Now I would like to turn to the wider issue of Export Control Reform, and how BIS’s export enforcement team participates in the process. In November, President Obama signed an Executive Order creating a central element of reform as it applies to Export Enforcement, the Export Enforcement Coordination Center.
The EECC will be a permanent committee with dedicated staff intended to ensure that BIS, State, the FBI, the U.S. Immigration and Customs Service, and the intelligence community coordinate their activities.
The EECC will enable U.S. agencies to better leverage their resources without duplicating or undermining each other’s efforts in the field, and will allow all relevant agencies to approach investigations as full partners.
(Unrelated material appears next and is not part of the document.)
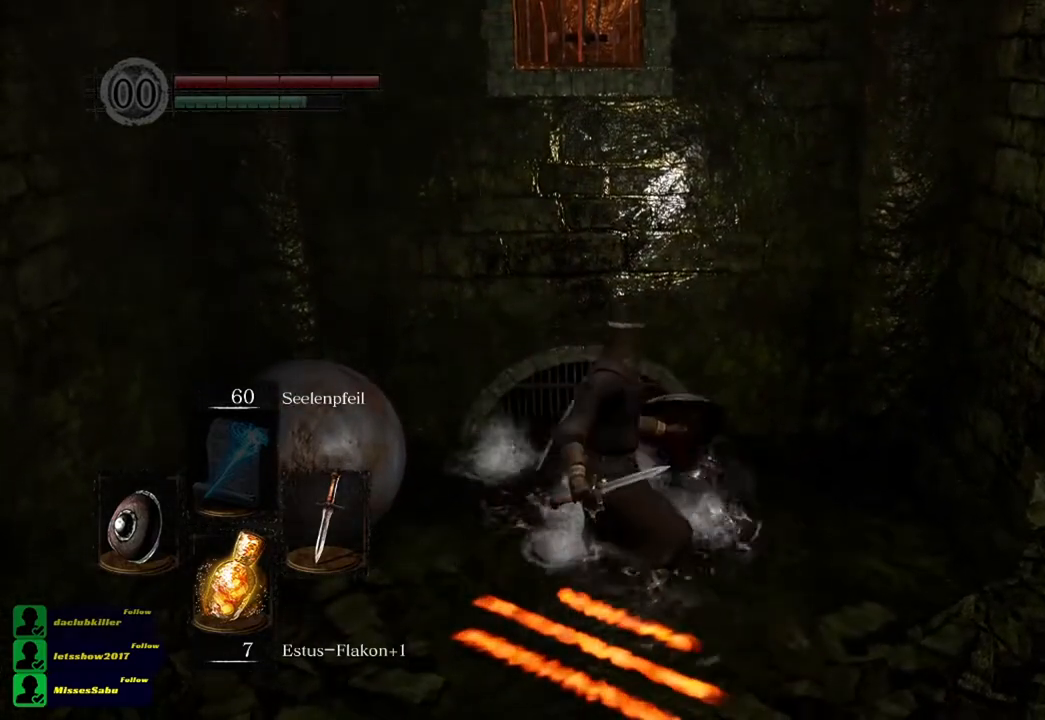
{"buttons": [], "left_stick": "center", "right_stick": "down-left", "events": [[184, "right_stick", "down-left"]]}
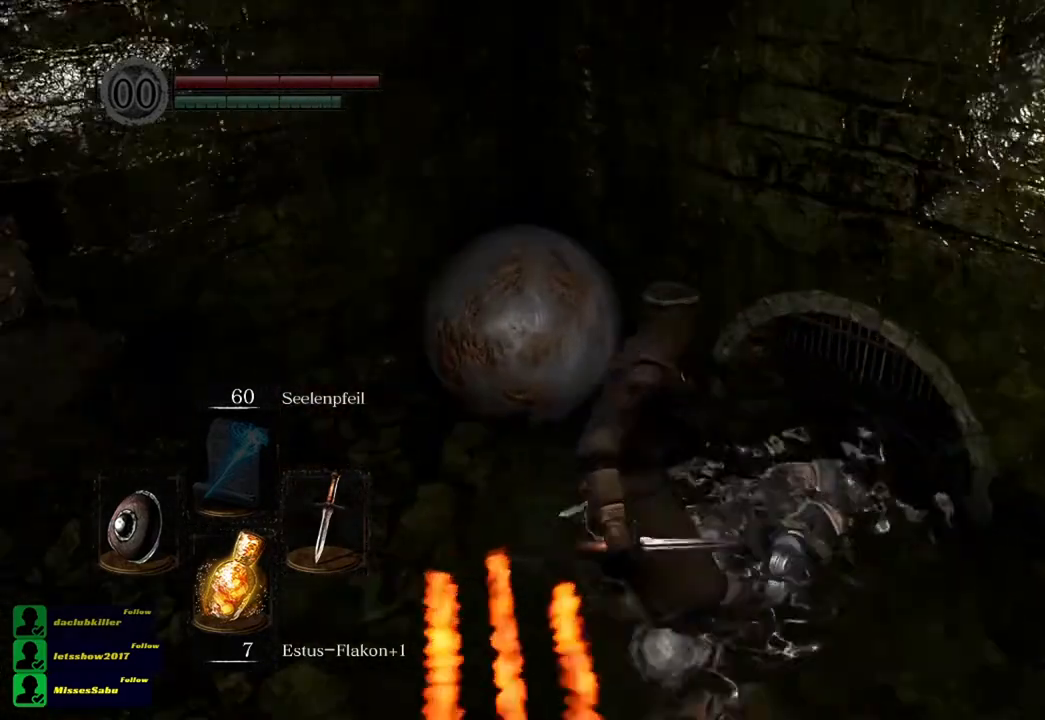
{"buttons": [], "left_stick": "center", "right_stick": "center", "events": [[16, "right_stick", "center"]]}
OEE will more closely coordinate its investigative efforts via the EECC. For example, when OEE initiates an investigation, it will send the names of suspects to the EECC for deconfliction. The EECC will then identify any other law enforcement agency identified in the deconfliction process that is investigating the same suspects. While many of these cases will be worked jointly, when this is not the case, agents will be put in touch with each other so investigations can be coordinated.
The EECC is still in the very early stages of organizational development. A secure facility is being built in Northern Virginia to house the EECC, and individuals from participating agencies are being selected to staff it. We are now working with participating agencies on standard operating procedures for the EECC.
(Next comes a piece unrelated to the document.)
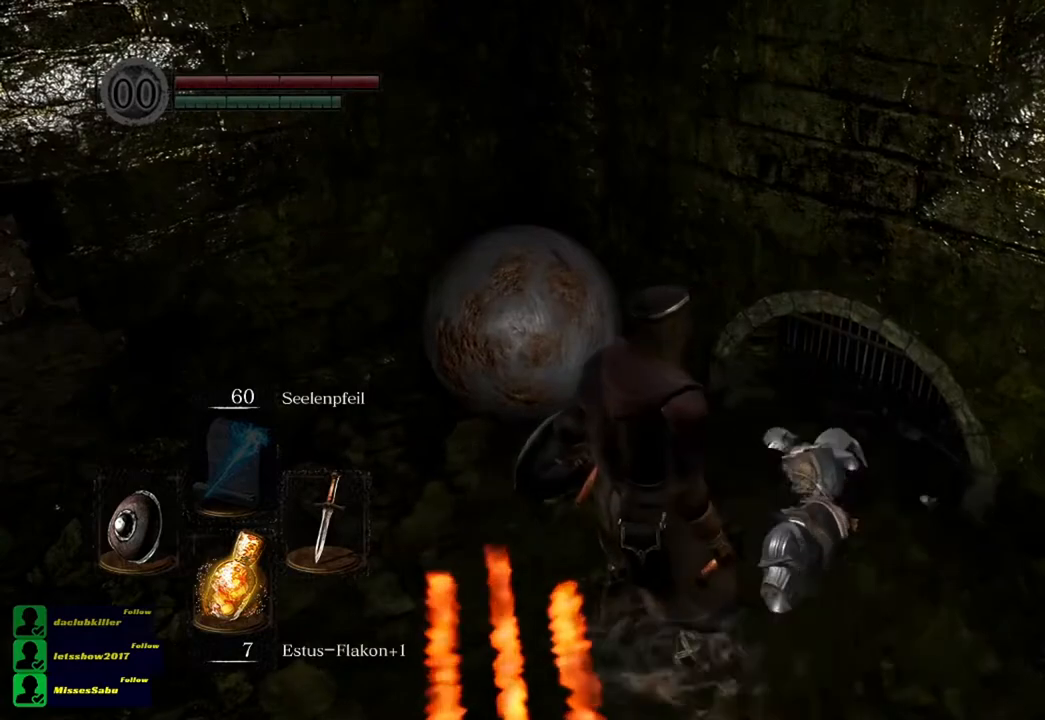
{"buttons": [], "left_stick": "center", "right_stick": "center", "events": [[150, "left_stick", "up"], [417, "left_stick", "right"], [484, "left_stick", "center"]]}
While we fully support appropriate liberalization of licensing requirements, both U.S. exporters and customers and resellers outside the United States dealing with sensitive U.S.-origin products need to know that U.S. controls apply, and that U.S. enforcement authorities can and will make sure that the rules are followed, despite the fact that no export license may be needed for the initial transaction.
In our review of regulatory initiatives such as the new License Exception STA, we have kept this firmly in view. The notification and certification requirement of STA, for example, not only guarantees that data on the control status of U.S.-origin items is passed along to resellers and customers, but that an auditable chain of custody is established.
This helps all of us, as it not only makes enforcement easier and more transparent, but places compliant U.S. companies on a more equal footing with resellers and customers overseas, who may not be as diligent in complying with U.S. controls after the initial export transaction.
A word about outreach. An important job of our 9 U.S. field offices and Export Control Officers in 6 overseas locations is outreach- providing information on compliance practice and enforcement issues to U.S. and overseas companies.
Our offices regularly conduct outreach visits to companies and universities; last year we conducted over 800 such visits. Of course, we also participate with BIS Export Administration and other agencies such as the FBI in outreach events such as this one for this very purpose.
To conclude, we in Export Enforcement are dedicated to our national security mission in this very challenging global environment. We want to make it crystal clear to bad actors, whether they contemplate diverting U.S. products, getting access to controlled U.S. technology, or circumventing U.S. embargoes, that we can and will catch up with them, and impose penalties to the fullest extent of the law.
With the support of our dedicated Agents in the field, our outstanding analysts in headquarters, and the quality legal support we receive from the Office of Chief Counsel, we will continue to strive to improve our work, and make President Obama’s goal of export control reform a reality.
While we have had many successes in the past, there is much work that needs to be done, and we need your help to do it. I look forward to working with you on this important mission.